Exercise instructions:
a - In the travel blog excerpt, list every animal the writers say they spotted on the 90-minute trip up and down to the summit.
b - Duplicate the stretch of the travel blog excerpt from "Reaching the summit" through "south of WA!".

Page excerpt:
----
Despite being bitten frequently on all limbs, tap dancing our way up the hills over granite bolders, we did manage to see some incredible scenery. It took some skill to stop for the minimum amount of time to quickly frame, focus and shoot photographs while sustaining the fewest bites, but we did it. A few looked vaguely ok even!

Can you spot all the biting March flies on the backs of my legs? Ouch!
The summit!

On our 90 minute high speed dance up and down to the summit, we failed to see a single sheep. We did spot a baby camel, a calf, several red kangaroos, a pair of shingleback lizards, and a wild goat. 

Thirsty Camel! Mr A feeding it milk
Kangaroos – tough fur to protect from flies
Likely to be a feral goat (‘range’ goat)
Signs of wetter times on the lowlands
Quick snap on the walk
Shingleback Lizard
A Shingleback Lizard – well disguised
Great colours up here as the sky shows signs of a change in the weather ahead

Reaching the summit was a relief. I quickly wrote a message in the visitor’s book, and it was about turn and back down to camp as the sun went down.

Low sun

With darkness the flies vanished, and we retired for dinner and a good night’s sleep…we hope.


Day 154: 31 October – Spring arrives in the south of WA!

Author: Mr A

Location: Esperance & Gibson’s Soak

Stepping out of the Zone this morning it felt….warm….and spring perhaps has finally arrived in this rather cool end of WA. We had to drop the caravan off for a new ensuite door to be fitted…dé jà vu indeed. The last one had arrived in Perth damaged and so Zone RV had shipped one down to Esperance, no questions. They are good guys! 

First thing on the list was a trip to Bunnings to get another chair – they have a special on and we bought one yesterday as my chair seems to be occupied by a small cat more often than not. We were so pleased with it we thought we’d pick up another one, again for the princely sum of $5s. Bunnings is the best!
----
Data extract:
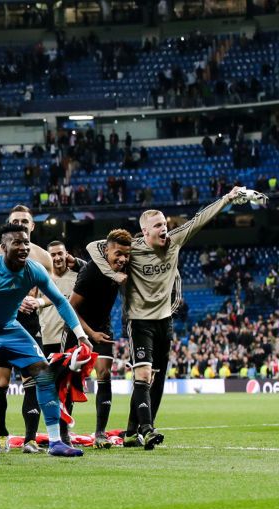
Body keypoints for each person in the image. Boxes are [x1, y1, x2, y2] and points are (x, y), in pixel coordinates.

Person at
----
Written answers:
a -
- a baby camel
- a calf
- several red kangaroos
- a pair of shingleback lizards
- a wild goat

b -
Reaching the summit was a relief. I quickly wrote a message in the visitor’s book, and it was about turn and back down to camp as the sun went down.

Low sun

With darkness the flies vanished, and we retired for dinner and a good night’s sleep…we hope.


Day 154: 31 October – Spring arrives in the south of WA!